**Records to use**:
════════════════
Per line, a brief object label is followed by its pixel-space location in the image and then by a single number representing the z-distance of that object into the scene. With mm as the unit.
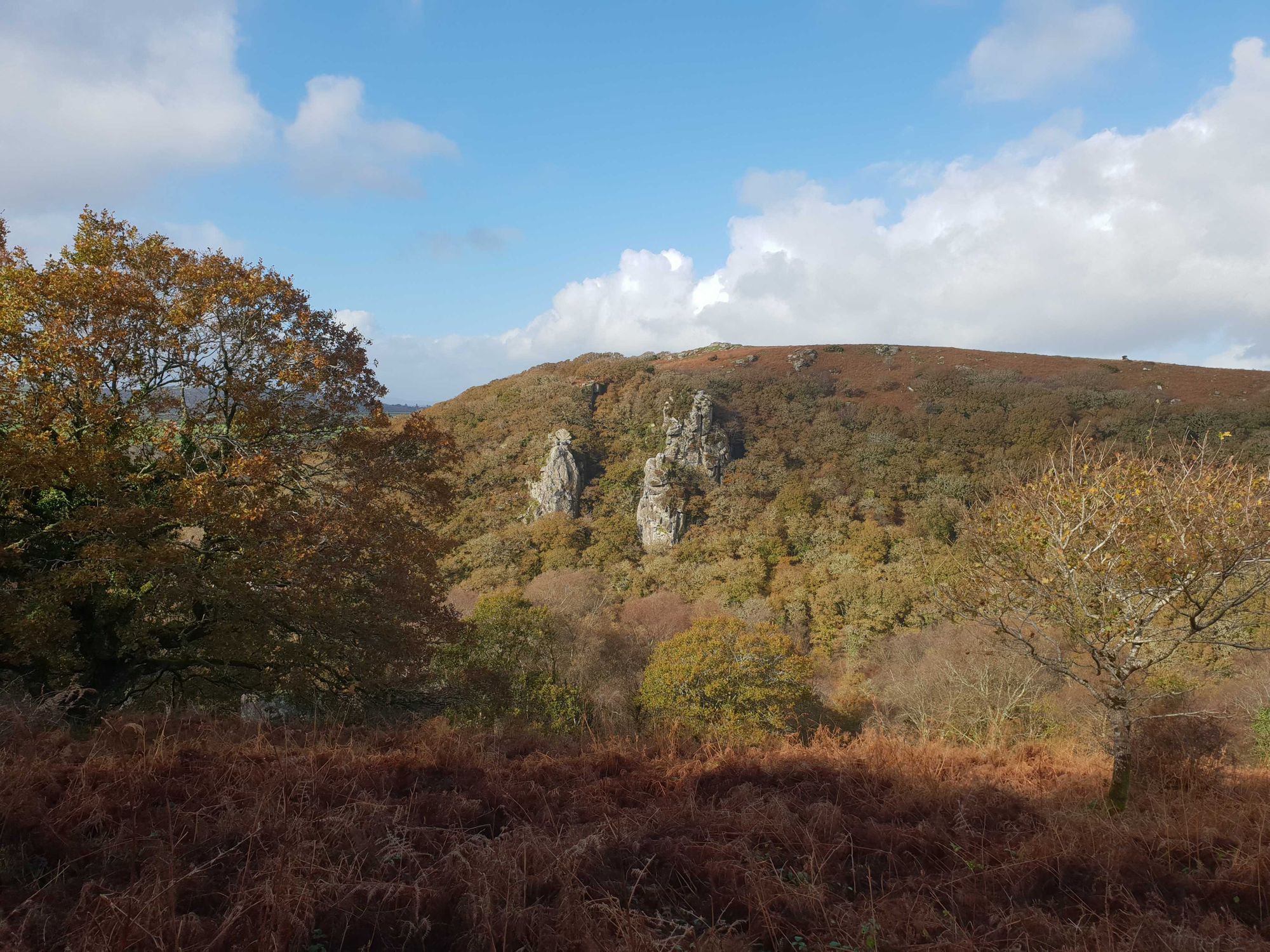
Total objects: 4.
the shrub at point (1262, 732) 11367
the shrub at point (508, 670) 13578
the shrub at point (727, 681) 14992
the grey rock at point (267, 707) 9500
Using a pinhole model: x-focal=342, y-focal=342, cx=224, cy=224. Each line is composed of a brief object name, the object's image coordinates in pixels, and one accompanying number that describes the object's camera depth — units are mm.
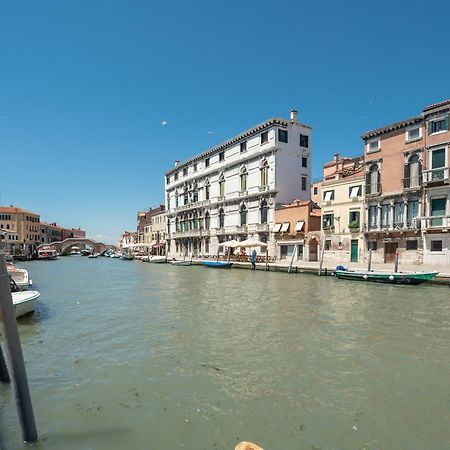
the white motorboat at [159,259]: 52750
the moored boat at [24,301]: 11029
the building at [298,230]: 35406
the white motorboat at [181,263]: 43700
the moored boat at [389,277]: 20188
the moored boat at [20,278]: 15883
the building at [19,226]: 83000
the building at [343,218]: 31462
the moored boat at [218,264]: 36594
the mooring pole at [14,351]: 3799
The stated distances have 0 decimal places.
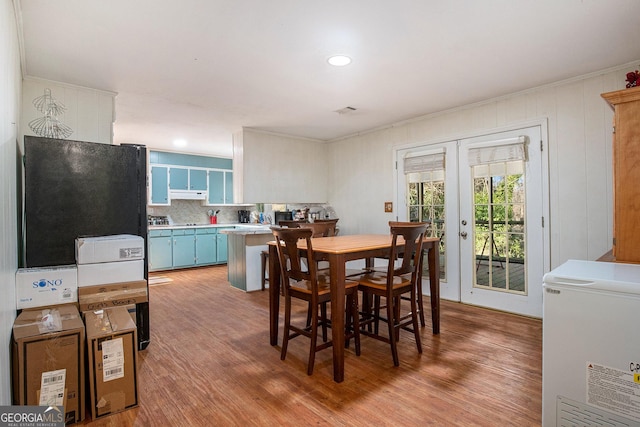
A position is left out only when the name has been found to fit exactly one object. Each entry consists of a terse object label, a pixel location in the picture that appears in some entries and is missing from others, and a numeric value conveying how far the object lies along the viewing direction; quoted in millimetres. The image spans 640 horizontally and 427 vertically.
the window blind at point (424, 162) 4280
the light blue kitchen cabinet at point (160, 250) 6230
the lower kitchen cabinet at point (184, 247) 6523
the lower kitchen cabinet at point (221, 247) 7088
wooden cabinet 1935
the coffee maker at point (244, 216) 7922
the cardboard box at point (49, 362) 1695
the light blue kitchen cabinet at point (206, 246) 6805
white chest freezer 1421
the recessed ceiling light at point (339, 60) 2738
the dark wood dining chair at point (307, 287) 2338
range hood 6796
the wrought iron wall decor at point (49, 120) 3090
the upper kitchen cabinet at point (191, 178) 6578
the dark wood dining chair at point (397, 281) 2486
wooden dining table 2297
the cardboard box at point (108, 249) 2258
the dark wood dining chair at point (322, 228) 3855
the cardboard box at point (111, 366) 1888
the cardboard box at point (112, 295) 2195
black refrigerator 2377
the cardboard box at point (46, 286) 2020
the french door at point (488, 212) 3520
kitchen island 4898
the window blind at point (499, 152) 3555
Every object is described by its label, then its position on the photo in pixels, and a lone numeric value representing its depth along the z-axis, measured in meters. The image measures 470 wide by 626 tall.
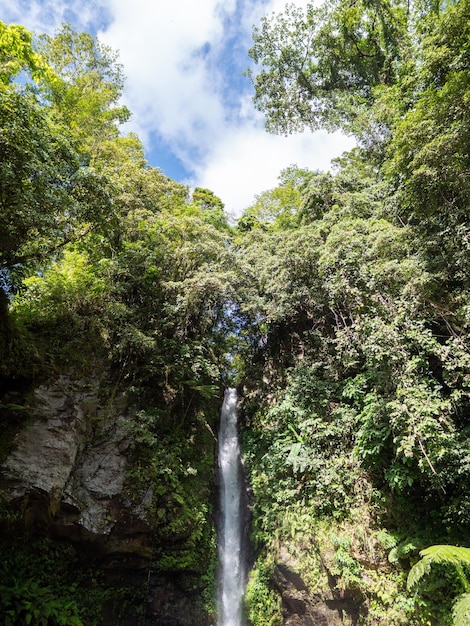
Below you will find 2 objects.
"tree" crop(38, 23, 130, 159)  14.43
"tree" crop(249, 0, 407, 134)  16.73
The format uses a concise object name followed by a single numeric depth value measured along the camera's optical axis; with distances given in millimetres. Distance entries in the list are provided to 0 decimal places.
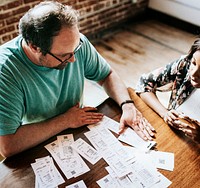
════════════════
**Work task**:
What are the lines in the records above, word for word, from the one containing "the moored boat at [389,277]: 20188" through the one containing "range hood 6796", both ends included and pictures left out?

**Answer area**:
the moored boat at [389,277]: 20188
the moored boat at [20,278]: 15883
the building at [19,226]: 83000
the building at [343,218]: 31462
the moored boat at [218,264]: 36594
the mooring pole at [14,351]: 3799
The stated distances have 0 decimal places.
A position is left out only when the name has been found to fit exactly one object. Each entry consists of a terse object label, a pixel location in the picture that appears in some entries and is missing from others, and a numeric value conveying how far the object lies along the viewing direction; quoted in millimetres. The image spans 640 horizontally and 427 vertically.
the window blind at point (424, 162) 4280
the light blue kitchen cabinet at point (160, 250) 6230
the lower kitchen cabinet at point (184, 247) 6523
the lower kitchen cabinet at point (221, 247) 7088
wooden cabinet 1935
the coffee maker at point (244, 216) 7922
the cardboard box at point (49, 362) 1695
the light blue kitchen cabinet at point (206, 246) 6805
white chest freezer 1421
the recessed ceiling light at point (339, 60) 2738
the dark wood dining chair at point (307, 287) 2338
range hood 6796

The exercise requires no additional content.